What is most interesting is her interpretation. She totally makes it hers, transforms into an entirely new song, prompting you to actually listen to the lyrics - ironically, something Alanis could have written. "When I started singing it, I thought it would be funnier," she admits. "But the lyrics are pertinent, like talking about women being receptive to men providing for them and giving them gifts. But it's not as hilarious as I thought it would be!" No, it's not. It's rather poignant, though the video does seem to life a bit of the tragic mood. "We did a video in my garage and I thought a couple of hundred people would get a kickout it." Multiply that hundred by thousands of YouTube hits. "I love just filming something and sharing it. I used it to share it through DVDs or special packages. But the fact that I put it up on YouTube is very exciting."
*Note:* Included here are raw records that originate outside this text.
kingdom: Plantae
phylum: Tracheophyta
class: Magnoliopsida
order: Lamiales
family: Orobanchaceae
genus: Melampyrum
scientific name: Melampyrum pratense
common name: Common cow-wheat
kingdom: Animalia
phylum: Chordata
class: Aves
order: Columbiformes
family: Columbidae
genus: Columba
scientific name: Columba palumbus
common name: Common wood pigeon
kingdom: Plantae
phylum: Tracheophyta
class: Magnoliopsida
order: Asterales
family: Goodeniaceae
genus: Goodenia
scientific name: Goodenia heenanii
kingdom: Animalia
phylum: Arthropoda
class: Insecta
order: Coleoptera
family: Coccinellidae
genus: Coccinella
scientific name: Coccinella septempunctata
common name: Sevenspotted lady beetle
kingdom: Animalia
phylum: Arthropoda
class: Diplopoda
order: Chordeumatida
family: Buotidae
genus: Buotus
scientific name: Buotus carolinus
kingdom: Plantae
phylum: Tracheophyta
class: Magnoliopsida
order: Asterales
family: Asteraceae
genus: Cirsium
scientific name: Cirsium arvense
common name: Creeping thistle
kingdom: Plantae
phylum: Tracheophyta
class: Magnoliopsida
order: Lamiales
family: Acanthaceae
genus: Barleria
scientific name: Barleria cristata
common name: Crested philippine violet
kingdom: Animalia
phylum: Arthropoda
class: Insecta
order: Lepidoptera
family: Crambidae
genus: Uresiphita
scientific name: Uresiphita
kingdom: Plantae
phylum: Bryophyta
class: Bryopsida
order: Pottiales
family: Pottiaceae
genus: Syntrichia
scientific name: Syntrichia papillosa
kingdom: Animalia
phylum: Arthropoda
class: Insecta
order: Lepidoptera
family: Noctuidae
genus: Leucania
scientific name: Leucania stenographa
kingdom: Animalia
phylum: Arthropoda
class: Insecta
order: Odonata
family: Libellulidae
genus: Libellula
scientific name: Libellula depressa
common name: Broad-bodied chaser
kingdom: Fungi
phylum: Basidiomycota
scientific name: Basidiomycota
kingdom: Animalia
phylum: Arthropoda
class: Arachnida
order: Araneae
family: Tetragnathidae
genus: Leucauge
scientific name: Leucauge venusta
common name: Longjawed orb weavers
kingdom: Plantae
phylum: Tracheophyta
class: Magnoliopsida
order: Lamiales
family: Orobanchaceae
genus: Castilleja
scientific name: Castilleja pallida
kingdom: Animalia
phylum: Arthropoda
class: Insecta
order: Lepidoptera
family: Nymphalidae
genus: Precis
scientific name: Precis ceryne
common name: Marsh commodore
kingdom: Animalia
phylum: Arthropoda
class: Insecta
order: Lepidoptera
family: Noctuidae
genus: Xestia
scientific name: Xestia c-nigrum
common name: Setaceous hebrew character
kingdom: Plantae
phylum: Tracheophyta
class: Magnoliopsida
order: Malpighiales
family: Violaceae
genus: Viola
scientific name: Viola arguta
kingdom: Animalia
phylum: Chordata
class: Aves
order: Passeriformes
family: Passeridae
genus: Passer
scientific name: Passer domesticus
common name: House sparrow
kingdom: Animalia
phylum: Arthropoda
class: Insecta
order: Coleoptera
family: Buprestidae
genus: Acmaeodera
"I enjoy being intellectual and sexual, emotional and spiritual." - Alanis Morissette
As all music stars these days, Alanis has become Internet savvy. "I care more about my website now. It's a direct connection with people." Still, she doesn't Google herself. "I don'tlike to read what people think of me. Positive or negative, it freaks me out. I have so many friends in my life that give me feedback, positive and constructive. That's all I need. The people I feel safe with and loved by are the people I want to hear from."
So did she hear from Will.I.Am, praising her for her cover? "Fergie sent me acake in the shape of a butt saying, 'Alanis, you're a genius.' Very sweet, good sense of humour."